Another option: Don't split the funds, spend everything, liquidate all assets until everything was gone. Then they would qualify for Medicaid, which pays for long-term care.
Her third option was divorce.
"Not after 35 years of marriage," she said. "If he is placed in a group home, who would see that he gets care? I would be his ex-wife."
Harris sold everything to pay the cost of his care. The group home cost $3,200 a month.
"You work all your life to save for retirement, an illness like this comes along and just wipes it all away," Harris said. "There's got to be a way a middle-income person can get help."
Alzheimer's affects one out of 10 people over age 65, and 40 percent to 50 percent of people over 80.
In 1998, 200,335 seniors aged 65 and older were living in Nevada, according to the Census Bureau; 15,000 were 85 and older.
Given the senior population in Nevada, 20,000 people could be affected with Alzheimer's.
Joanne Wyman, social services manager with the Community Based Care Unit in the state Division of Aging Services, said the fastest growing segment of people 60 and above are those 80 and older. Newly retired people are moving to Las Vegas and bringing their parents with them, she added.
Those who end up in a nursing home, group home or assisted living center may end up having Medicaid pick up the tab.
Medicaid pays up to $35,000 a year for those who need nursing home care.
The state Welfare Division reports that 1,182 aged Medicaid recipients in Clark County are institutionalized.
"Long-term care is a problem, and as the baby boomer generation ages, it's going to be a bigger problem," Perry Comeaux, state budget director, said.
The aged and disabled group is one of the smallest groups on Medicaid, but per participant, it is the most costly, Comeaux said. The budget director said Nevada paid $36 million in 1999 toward its share of the Medicaid coverage.
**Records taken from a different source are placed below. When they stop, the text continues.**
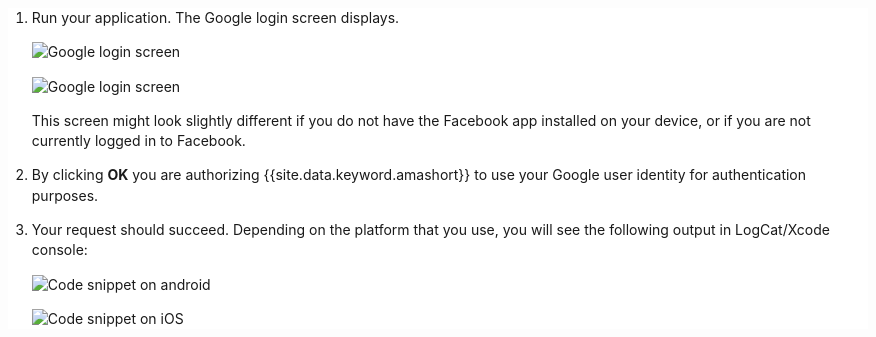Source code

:1. Run your application. The Google login screen displays.

	![Google login screen](images/android-google-login.png)

	![Google login screen](images/ios-google-login.png)

	This screen might look slightly different if you do not have the Facebook app installed on your device, or if you are not currently logged in to Facebook.

1. By clicking **OK** you are authorizing {{site.data.keyword.amashort}} to use your Google user identity for authentication purposes.

1. Your request should succeed. Depending on the platform that you use, you will see the following output in LogCat/Xcode console:

	![Code snippet on android](images/android-google-login-success.png)

	![Code snippet on iOS](images/ios-google-login-success.png)
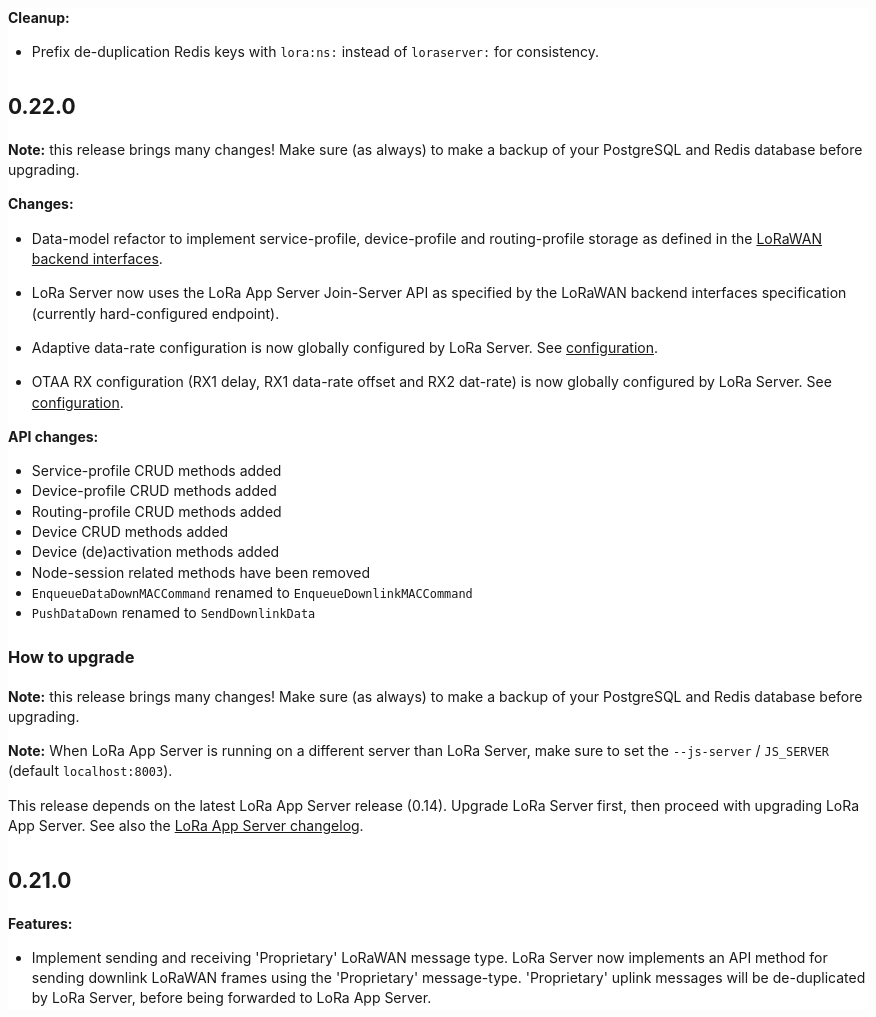 **Cleanup:**

* Prefix de-duplication Redis keys with `lora:ns:` instead of `loraserver:`
  for consistency.

## 0.22.0

**Note:** this release brings many changes! Make sure (as always) to make a
backup of your PostgreSQL and Redis database before upgrading.

**Changes:**

* Data-model refactor to implement service-profile, device-profile and
  routing-profile storage as defined in the
  [LoRaWAN backend interfaces](https://www.lora-alliance.org/lorawan-for-developers).

* LoRa Server now uses the LoRa App Server Join-Server API as specified by the
  LoRaWAN backend interfaces specification (currently hard-configured endpoint).

* Adaptive data-rate configuration is now globally configured by LoRa Server.
  See [configuration](https://docs.loraserver.io/loraserver/install/config/).

* OTAA RX configuration (RX1 delay, RX1 data-rate offset and RX2 dat-rate) is
  now globally configured by LoRa Server.
  See [configuration](https://docs.loraserver.io/loraserver/install/config/).

**API changes:**

* Service-profile CRUD methods added
* Device-profile CRUD methods added
* Routing-profile CRUD methods added
* Device CRUD methods added
* Device (de)activation methods added
* Node-session related methods have been removed
* `EnqueueDataDownMACCommand` renamed to `EnqueueDownlinkMACCommand`
* `PushDataDown` renamed to `SendDownlinkData`

### How to upgrade

**Note:** this release brings many changes! Make sure (as always) to make a
backup of your PostgreSQL and Redis database before upgrading.

**Note:** When LoRa App Server is running on a different server than LoRa Server,
make sure to set the `--js-server` / `JS_SERVER` (default `localhost:8003`).

This release depends on the latest LoRa App Server release (0.14). Upgrade
LoRa Server first, then proceed with upgrading LoRa App Server. See also the
[LoRa App Server changelog](https://docs.loraserver.io/lora-app-server/overview/changelog/).

## 0.21.0

**Features:**

* Implement sending and receiving 'Proprietary' LoRaWAN message type.
  LoRa Server now implements an API method for sending downlink LoRaWAN frames
  using the 'Proprietary' message-type. 'Proprietary' uplink messages will be
  de-duplicated by LoRa Server, before being forwarded to LoRa App Server.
"Las Vegas is the fastest growing retirement city in the world," O'Reilly said. "There is no way we are going to provide for the care needs of this senior population now or anytime in the foreseeable future. As much as Las Vegas supports, nurtures and develops a positive environment for people to come here, this is not a good town to get sick in.
"If you're going to save for retirement, you should buy a long-term policy."
A long-term care package for someone aged 65 costs $1,000 a year, O'Reilly said.
Policies are best bought when a person is in their 40s and 50s, O'Reilly said.
Not many people have bought such policies, however. The National Association of Insurance Commission reported that in 1997, 4,529 people were covered in Nevada under long-term care.
"There's very few people in the country who buy long-term care insurance and even fewer in Nevada," said Tom Canfield, an actuary with the life and health section of the state of Nevada Division of Insurance. "There's going to be a serious problem if nothing's done."
Nationally, 1.1 percent are insured under long-term care, he said, with Nevada coming in even lower, at 0.27 percent.
Years prior to Carey Harris' diagnosis, the Harrises had their living wills and burial plans taken care of.
"Not in our wildest dreams did I know you could buy a long-term insurance policy," Harris said. "Had I known, I would have done it a long time before."